## [Excerpt to read]
Using the application example of organic semiconductor components, the necessary hole-injection layer (HIL) for example, poly(3,4-ethylene-dioxythiophene): poly(styrenesulfonate) (PEDOT: PSS) is typically prepared from a water-based solution [39,40,41]. Therefore, the surface must be clean and primed hydrophilic to allow subsequent coating processes. To do this, ultraviolet-ozone-treatment (UV/O3-treatment) is widely used due to its soft processing. Thereby, the immersion of the device or component into chemicals is no longer necessary and the treatment can be realised under atmospheric conditions. This method was originally developed to remove photoresist and organic residues from Silicon wafers in the semiconductor industry [29, 42]. Later it was used to clean and modify indium tin oxide films for OLED or OPV applications [17, 40, 43], to activate TiO2 layers before deposition of different metals [44, 45] as well as to enhance the wettability of PDMS for water based solutions [46,47,48,49].

In this article, the low-price UV/O3-cleaner is successfully used for cleaning and excitation of typical surfaces from semiconductor technology such as ITO or TiO2. To be used as a full-fledged alternative for cleaning devices, it must be demonstrated that the presented device is at least comparable to commercially available devices. For this purpose, the emitting spectra were measured. If the two critical wavelengths of 253.7 nm (excitation of organic residues) and 184.9 nm (production of ozone from the atmospheric environment as a strong oxidant) are present, an excitation of organic impurities can take place and the substrate surface can be modified by the deep UV radiation [29, 30]. In this work, this effect was demonstrated with 3 examples (PDMS, TiO2 and indium tin oxide) and the underlying mechanisms were discussed. Preliminary experiments showed the application of PDMS thin films on aluminium substrates and the usage in the pre-treatment of indium tin oxide (ITO) substrates for OLED application. The functionality was quantified through time-dependent experiments with solid, amorphous TiO2 and pure PDMS samples. Here, the contact angle of water and diiodomethane was measured in dependence on the exposure time and the free surface energy (SFE) and the fractional polar and dispersive parts were calculated. The positive effect of surface pre-treatment was also demonstrated using the OLED application example. The cleaning and activation of the ITO surface resulted in a significantly more homogeneous layer formation of the typically water-based PEDOT:PSS solution. Thus, a more uniform lighting behaviour was achieved and the efficiency was improved [1, 2, 43].

The following Section describes the sample preparation, the setup of the cleaning device and the measuring methods used for device and sample characterization. In Sect. 3 the results of the UV/O3 treatment are presented and discussed. Section 4 summarizes the results and classifies the applicability of the cleaning device. Finally, the cited literature is shown in Sect. 5.

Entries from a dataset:

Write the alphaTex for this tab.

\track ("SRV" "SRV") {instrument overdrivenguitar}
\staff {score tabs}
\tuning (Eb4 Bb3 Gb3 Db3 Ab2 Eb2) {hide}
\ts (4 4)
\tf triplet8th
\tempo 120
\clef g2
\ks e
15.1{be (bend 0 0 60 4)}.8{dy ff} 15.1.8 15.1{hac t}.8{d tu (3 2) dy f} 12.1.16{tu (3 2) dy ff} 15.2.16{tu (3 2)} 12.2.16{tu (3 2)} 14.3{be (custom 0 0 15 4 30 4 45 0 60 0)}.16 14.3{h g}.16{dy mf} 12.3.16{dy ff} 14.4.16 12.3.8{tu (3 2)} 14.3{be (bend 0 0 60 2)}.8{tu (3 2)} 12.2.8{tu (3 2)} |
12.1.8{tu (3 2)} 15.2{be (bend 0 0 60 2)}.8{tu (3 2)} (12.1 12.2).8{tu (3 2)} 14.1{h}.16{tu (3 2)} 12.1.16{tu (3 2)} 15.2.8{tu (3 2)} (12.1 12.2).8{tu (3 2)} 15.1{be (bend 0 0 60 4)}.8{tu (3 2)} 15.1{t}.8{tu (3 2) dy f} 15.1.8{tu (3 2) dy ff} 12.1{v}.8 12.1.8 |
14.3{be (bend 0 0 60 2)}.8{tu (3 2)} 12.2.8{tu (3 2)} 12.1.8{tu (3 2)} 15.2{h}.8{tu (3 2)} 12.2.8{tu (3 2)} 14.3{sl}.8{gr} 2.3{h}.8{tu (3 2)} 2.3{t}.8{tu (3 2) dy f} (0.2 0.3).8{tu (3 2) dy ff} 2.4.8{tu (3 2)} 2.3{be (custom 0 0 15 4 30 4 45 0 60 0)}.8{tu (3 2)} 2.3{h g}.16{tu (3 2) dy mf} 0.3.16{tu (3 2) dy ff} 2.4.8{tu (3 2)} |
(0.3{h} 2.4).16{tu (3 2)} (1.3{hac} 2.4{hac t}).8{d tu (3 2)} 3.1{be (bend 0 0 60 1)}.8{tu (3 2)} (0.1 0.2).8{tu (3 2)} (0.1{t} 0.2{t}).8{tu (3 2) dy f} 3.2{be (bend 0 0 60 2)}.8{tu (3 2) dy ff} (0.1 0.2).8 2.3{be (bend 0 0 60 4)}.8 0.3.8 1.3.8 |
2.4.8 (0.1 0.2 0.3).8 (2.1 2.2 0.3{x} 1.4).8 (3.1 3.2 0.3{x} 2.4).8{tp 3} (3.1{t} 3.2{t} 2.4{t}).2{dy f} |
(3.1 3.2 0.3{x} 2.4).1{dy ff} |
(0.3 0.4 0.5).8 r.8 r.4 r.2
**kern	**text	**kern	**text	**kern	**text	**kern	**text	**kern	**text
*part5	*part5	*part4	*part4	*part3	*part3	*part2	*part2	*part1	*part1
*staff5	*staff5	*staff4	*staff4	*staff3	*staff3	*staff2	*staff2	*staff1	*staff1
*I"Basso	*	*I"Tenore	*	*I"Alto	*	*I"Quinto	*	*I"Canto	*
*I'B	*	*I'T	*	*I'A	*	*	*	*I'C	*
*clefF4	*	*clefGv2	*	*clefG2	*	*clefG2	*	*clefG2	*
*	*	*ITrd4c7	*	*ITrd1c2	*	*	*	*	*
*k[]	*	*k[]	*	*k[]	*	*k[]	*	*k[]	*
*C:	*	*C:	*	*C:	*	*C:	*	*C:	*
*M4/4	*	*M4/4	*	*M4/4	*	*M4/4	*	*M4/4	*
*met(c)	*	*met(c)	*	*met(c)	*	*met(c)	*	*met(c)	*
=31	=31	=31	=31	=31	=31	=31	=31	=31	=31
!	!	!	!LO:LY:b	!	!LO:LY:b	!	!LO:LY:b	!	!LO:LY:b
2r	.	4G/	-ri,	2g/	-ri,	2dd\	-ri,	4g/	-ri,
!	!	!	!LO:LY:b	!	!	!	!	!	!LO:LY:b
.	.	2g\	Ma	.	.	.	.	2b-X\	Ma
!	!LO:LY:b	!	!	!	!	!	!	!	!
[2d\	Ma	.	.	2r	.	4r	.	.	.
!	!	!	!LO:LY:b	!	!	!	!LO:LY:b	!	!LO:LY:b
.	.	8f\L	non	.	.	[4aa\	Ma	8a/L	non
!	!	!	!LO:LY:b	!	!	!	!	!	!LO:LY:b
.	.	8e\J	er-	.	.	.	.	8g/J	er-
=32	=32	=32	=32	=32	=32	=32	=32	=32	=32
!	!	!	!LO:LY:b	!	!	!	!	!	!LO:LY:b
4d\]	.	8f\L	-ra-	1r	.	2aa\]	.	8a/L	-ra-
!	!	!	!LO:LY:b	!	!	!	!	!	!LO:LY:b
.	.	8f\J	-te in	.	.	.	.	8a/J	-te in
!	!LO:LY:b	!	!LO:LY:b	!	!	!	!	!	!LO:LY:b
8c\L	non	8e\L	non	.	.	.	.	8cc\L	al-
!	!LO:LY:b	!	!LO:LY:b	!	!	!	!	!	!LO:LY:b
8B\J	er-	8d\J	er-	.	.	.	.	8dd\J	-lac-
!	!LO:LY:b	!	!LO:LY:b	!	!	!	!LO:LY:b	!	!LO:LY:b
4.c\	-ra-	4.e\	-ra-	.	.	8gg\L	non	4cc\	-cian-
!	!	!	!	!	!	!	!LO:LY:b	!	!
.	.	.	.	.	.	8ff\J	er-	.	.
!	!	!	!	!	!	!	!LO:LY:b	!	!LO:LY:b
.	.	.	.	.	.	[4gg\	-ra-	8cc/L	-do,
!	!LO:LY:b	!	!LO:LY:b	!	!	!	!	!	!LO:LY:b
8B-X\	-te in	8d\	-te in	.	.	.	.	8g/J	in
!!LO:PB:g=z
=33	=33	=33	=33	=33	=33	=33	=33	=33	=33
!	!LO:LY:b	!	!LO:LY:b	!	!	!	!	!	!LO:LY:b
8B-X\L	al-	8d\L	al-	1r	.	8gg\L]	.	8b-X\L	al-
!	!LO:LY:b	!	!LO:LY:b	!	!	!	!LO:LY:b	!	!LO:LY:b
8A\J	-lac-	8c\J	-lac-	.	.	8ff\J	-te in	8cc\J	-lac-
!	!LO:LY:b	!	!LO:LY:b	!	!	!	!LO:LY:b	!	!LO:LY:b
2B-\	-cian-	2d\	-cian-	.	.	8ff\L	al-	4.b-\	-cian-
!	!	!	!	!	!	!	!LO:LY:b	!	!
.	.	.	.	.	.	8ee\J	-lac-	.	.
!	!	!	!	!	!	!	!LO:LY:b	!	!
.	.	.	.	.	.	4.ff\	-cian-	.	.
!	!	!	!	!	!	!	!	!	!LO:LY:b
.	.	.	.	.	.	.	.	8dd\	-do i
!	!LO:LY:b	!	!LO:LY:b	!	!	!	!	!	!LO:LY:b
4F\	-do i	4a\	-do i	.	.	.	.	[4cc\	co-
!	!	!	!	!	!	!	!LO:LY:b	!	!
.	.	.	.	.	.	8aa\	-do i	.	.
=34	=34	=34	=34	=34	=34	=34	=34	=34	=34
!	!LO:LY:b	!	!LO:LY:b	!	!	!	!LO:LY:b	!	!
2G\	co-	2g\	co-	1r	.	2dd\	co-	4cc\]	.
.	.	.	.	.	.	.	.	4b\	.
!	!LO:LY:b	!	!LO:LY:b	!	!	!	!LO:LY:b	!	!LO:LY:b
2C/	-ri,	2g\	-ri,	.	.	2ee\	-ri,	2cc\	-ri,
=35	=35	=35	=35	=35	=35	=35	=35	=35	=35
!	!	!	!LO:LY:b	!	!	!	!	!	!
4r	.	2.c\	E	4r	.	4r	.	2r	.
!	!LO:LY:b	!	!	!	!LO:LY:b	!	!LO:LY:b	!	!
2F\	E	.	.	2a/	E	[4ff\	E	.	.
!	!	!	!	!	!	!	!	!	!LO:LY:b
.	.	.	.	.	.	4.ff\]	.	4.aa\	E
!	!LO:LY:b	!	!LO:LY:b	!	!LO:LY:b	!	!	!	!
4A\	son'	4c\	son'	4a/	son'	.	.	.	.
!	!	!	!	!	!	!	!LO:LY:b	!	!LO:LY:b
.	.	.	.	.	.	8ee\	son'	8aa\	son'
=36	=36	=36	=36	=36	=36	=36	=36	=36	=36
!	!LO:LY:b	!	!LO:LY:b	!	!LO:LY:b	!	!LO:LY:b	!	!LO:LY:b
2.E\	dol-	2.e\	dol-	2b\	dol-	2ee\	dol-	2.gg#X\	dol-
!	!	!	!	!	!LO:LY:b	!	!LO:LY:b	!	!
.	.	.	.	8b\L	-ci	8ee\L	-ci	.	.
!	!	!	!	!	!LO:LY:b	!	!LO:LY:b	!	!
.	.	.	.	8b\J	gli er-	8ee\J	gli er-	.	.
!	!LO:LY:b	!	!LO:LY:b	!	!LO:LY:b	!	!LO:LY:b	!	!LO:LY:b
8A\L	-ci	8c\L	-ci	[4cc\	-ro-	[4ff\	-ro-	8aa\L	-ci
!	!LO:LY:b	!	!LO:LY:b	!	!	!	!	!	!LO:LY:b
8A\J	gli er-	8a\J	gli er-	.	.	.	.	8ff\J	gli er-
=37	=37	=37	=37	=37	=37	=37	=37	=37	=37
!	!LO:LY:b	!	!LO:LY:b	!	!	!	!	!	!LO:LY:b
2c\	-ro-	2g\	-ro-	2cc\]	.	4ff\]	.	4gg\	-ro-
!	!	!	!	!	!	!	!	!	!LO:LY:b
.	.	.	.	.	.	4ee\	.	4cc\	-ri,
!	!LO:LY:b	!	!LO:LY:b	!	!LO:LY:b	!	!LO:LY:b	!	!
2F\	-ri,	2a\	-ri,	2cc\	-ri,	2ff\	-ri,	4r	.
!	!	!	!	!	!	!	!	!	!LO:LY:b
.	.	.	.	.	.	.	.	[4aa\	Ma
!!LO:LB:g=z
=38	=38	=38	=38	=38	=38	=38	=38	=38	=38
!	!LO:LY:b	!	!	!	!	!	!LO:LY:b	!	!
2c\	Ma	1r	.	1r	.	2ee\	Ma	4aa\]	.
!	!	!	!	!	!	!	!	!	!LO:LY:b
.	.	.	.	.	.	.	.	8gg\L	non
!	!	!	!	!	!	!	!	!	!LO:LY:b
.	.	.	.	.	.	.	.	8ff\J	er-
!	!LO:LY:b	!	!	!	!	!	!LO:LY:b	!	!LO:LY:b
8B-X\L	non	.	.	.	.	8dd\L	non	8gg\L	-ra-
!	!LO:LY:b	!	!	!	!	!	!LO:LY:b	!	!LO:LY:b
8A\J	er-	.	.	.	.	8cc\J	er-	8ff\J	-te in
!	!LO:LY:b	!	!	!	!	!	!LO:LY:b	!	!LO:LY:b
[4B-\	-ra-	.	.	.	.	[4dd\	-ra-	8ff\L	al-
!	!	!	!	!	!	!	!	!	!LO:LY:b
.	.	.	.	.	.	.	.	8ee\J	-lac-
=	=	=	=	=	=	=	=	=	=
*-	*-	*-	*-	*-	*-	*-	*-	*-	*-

## [What you are asked to do]
Rewrite the UV/O3 cleaning passage from "The following Section" up to and including "shown in Sect. 5.", changing "sample preparation" to "specimen preparation". Rely only on the UV/O3 cleaning passage.

## [Worked solution]
The following Section describes the specimen preparation, the setup of the cleaning device and the measuring methods used for device and sample characterization. In Sect. 3 the results of the UV/O3 treatment are presented and discussed. Section 4 summarizes the results and classifies the applicability of the cleaning device. Finally, the cited literature is shown in Sect. 5.